Avrà un seguito l’inconsueta avventura del “Pentcho”, e a riprenderla sarà Mario Rende dell’Università di Perugia. Non a caso, al suo attivo ha anche il saggio “Ferramonti di Tarsia. Voci da un campo di concentramento fascista”, edito tre anni fa da Mursia.
“Ho incontrato alcuni sopravvissuti”, conferma il professore a “Vaccari news”. “Il 15 febbraio sarò in Israele perché quel giorno loro e i discendenti si troveranno a Netanya attorno al monumento che ricorda la nave. L’obiettivo non è solo commemorare: si vogliono individuare gli eredi dell’equipaggio del «Camogli» che li salvò.
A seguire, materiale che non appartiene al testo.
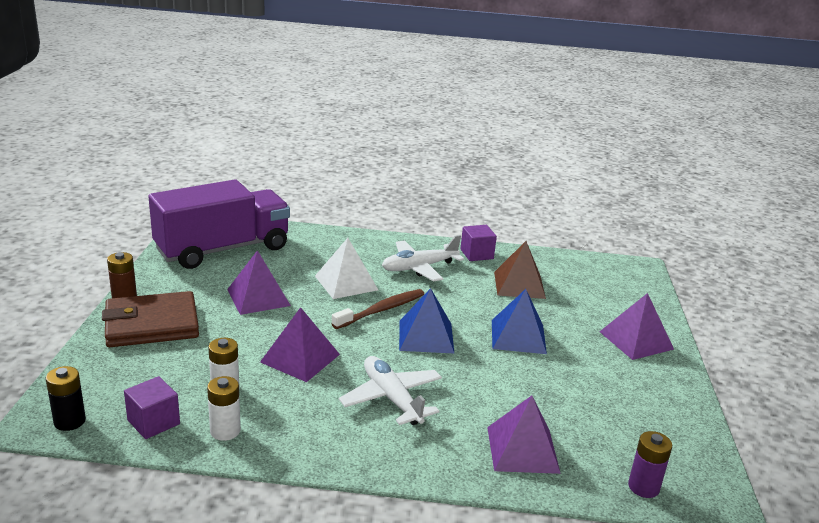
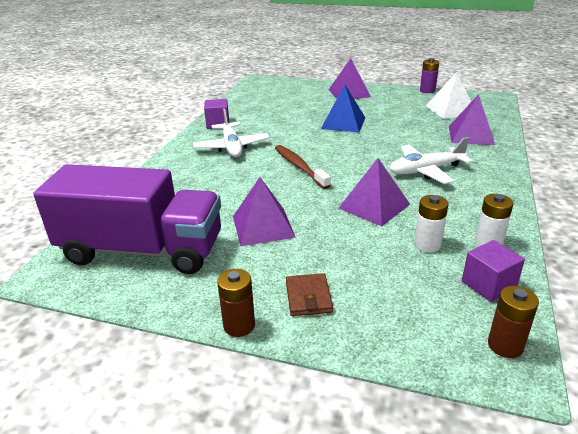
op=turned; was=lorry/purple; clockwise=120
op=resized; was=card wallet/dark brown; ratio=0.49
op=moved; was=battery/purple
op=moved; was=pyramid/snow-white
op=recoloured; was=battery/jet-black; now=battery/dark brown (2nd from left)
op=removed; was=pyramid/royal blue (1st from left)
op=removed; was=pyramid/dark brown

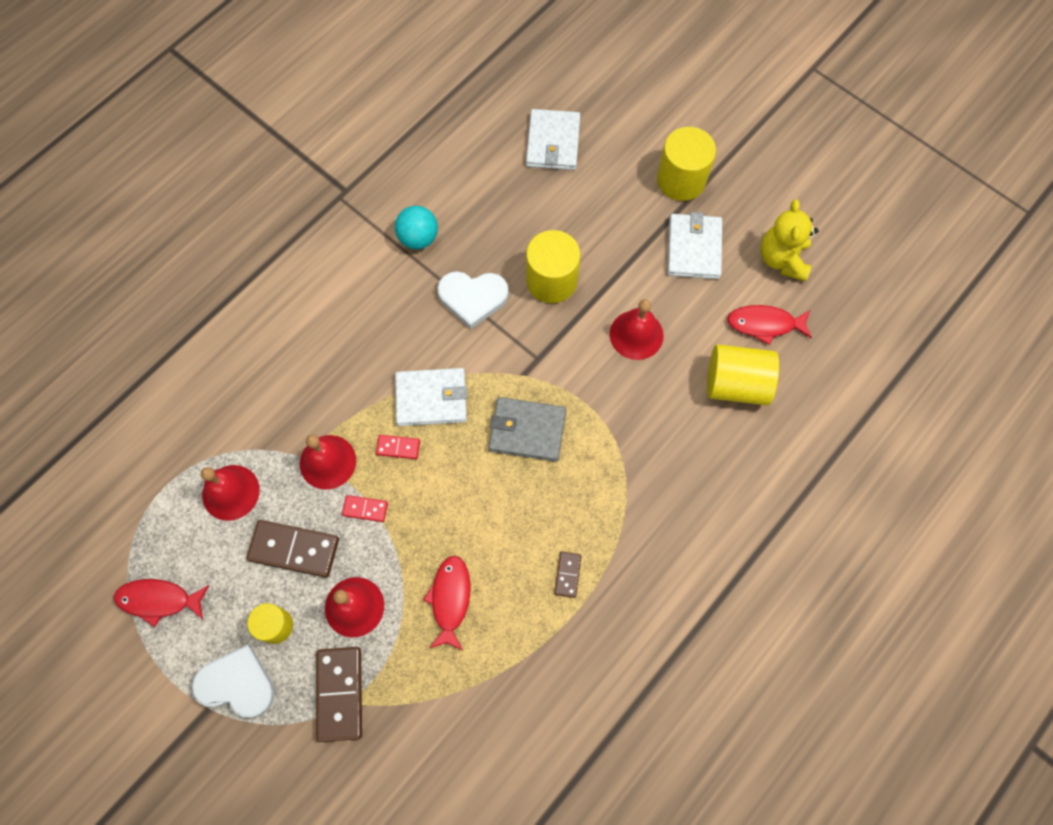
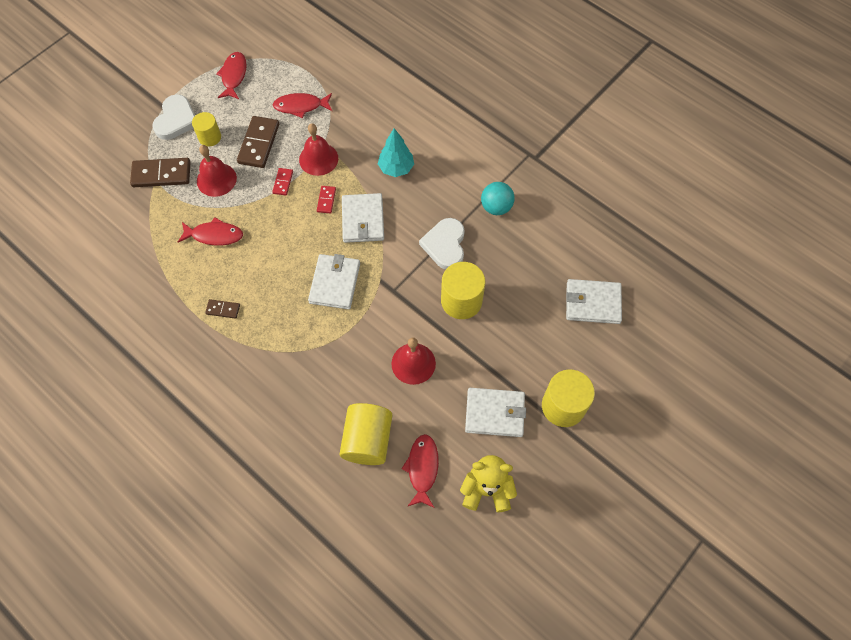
op=replaced; was=hand bell/crimson (1st from left); now=fish/crimson (3rd from left)
op=recoloured; was=card wallet/ash-grey; now=card wallet/snow-white (1st from left)
op=added; now=tree/turquoise

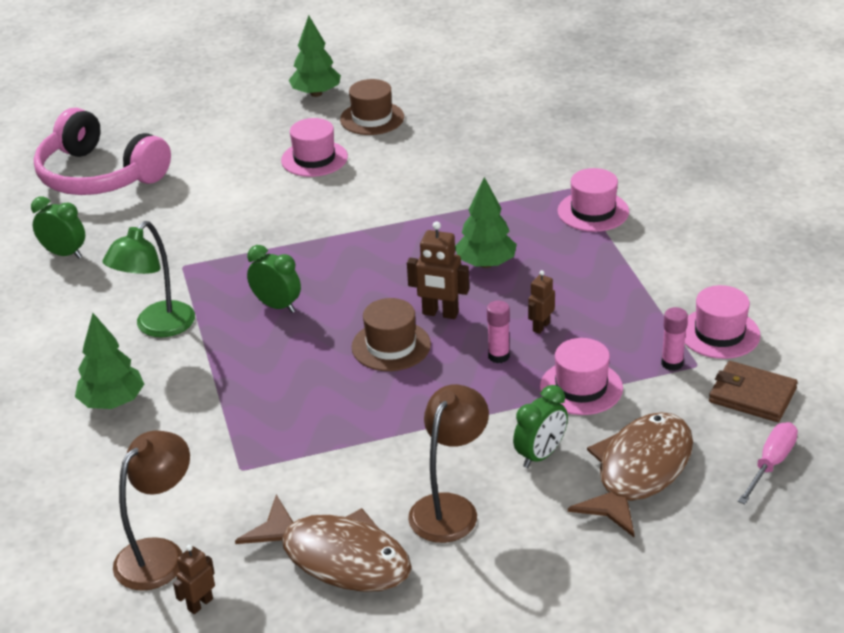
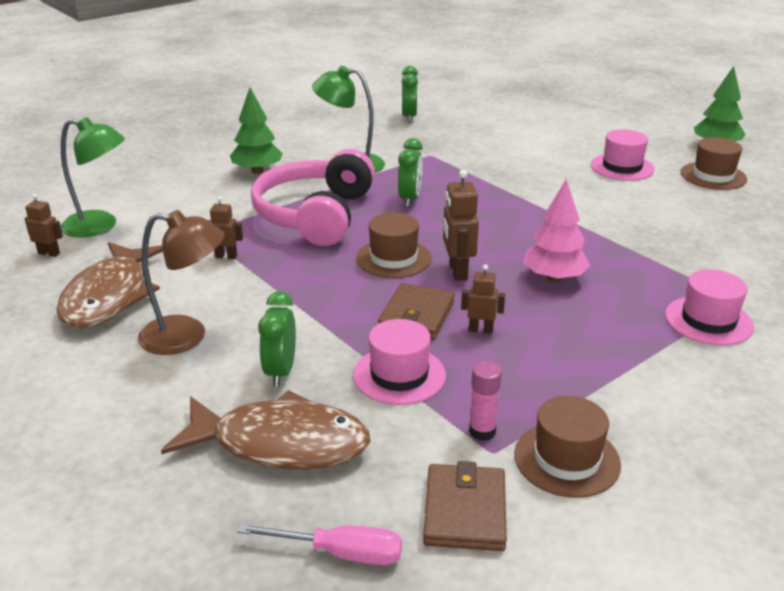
op=recoloured; was=lamp/dark brown (1st from left); now=lamp/leaf-green (1st from left)
op=added; now=toy robot/dark brown (2nd from left)
op=moved; was=over-ear headphones/rose-pink
op=turned; was=clock/leaf-green (3rd from left in the first image); clockwise=75
op=replaced; was=glue/rose-pink (1st from left); now=card wallet/dark brown (1st from left)
op=recoloured; was=hat/rose-pink (4th from left); now=hat/dark brown (2nd from left)
op=recoloured; was=tree/leaf-green (3rd from left); now=tree/rose-pink

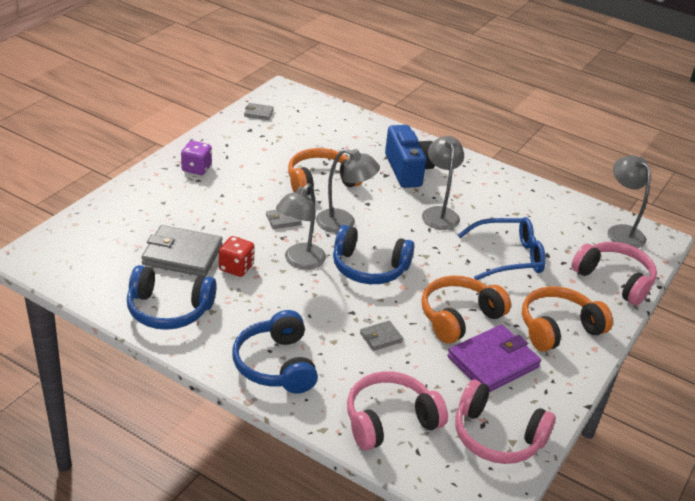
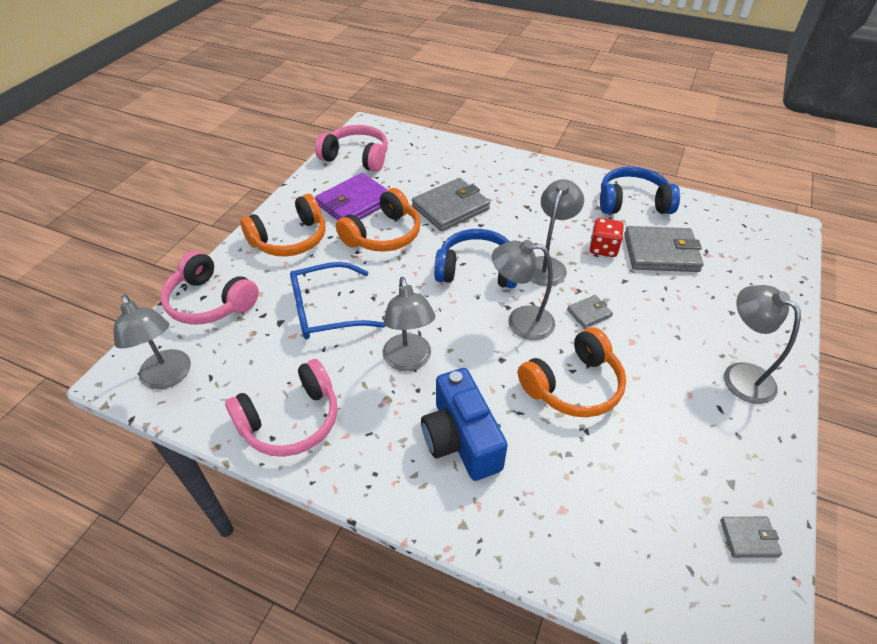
op=moved; was=over-ear headphones/rose-pink (1st from left in the first image); now=over-ear headphones/rose-pink (2nd from left)
op=resized; was=card wallet/ash-grey (4th from left in the first image); ratio=2.08
op=replaced; was=game die/purple; now=lamp/ash-grey (5th from left)
op=removed; was=over-ear headphones/royal blue (2nd from left)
Vorrebbero fare una cerimonia insieme, così da sottolineare l’eroismo dei padri”.
La vicenda risale al giugno del 1940 ed è citata anche da Gianfranco Moscati, per esempio nel libro “Documenti e immagini dalla persecuzione alla Shoah”. Al riguardo, il collezionista propone diversi materiali: alcuni sono invii postali diretti all’imbarcazione o comunque riferiti all’episodio.
Il “Pentcho” era una vecchia barca fluviale che, partendo da Bratislava, doveva portare fino in Palestina 520 giovani ebrei per salvarli dallo sterminio. Con molta fortuna, riuscì a percorrere l’intero Danubio, ma poi, essendo una vera “carretta del mare”, in ottobre naufragò nell’Egeo. I suoi profughi ripararono su un’isola deserta e priva di vegetazione, senza alcuna possibilità di sopravvivere a lungo. “Furono avvistati da una nave del Regno Unito, ma chi era a bordo preferì non intervenire, perché la zona era minata. Un aereo italiano li notò ed avvisò il comando. In loro soccorso giunse appunto la motonave militare «Camogli», comandata dal capitano Carlo Orlandi. Una figura ben diversa da quella, qualche giorno fa giunta alla ribalta, di Francesco Schettino, della «Concordia»!”.
“Orlandi e i suoi uomini superarono l’area pericolosa, recuperarono i superstiti portandoli a Rodi. Salvarono tutte le persone a rischio della loro stessa vita. Da Rodi, furono condotti a Ferramonti dove ebbero salva la pelle. Il comandante Orlandi, invece, non ebbe una buona sorte: a causa del suo gesto fu arrestato dai tedeschi e portato in un campo di concentramento in Germania, dove rimase fino alla fine della guerra. Per quello che ha fatto, avrebbe sicuramente il diritto di essere conosciuto e riconosciuto come «giusto fra le nazioni»”.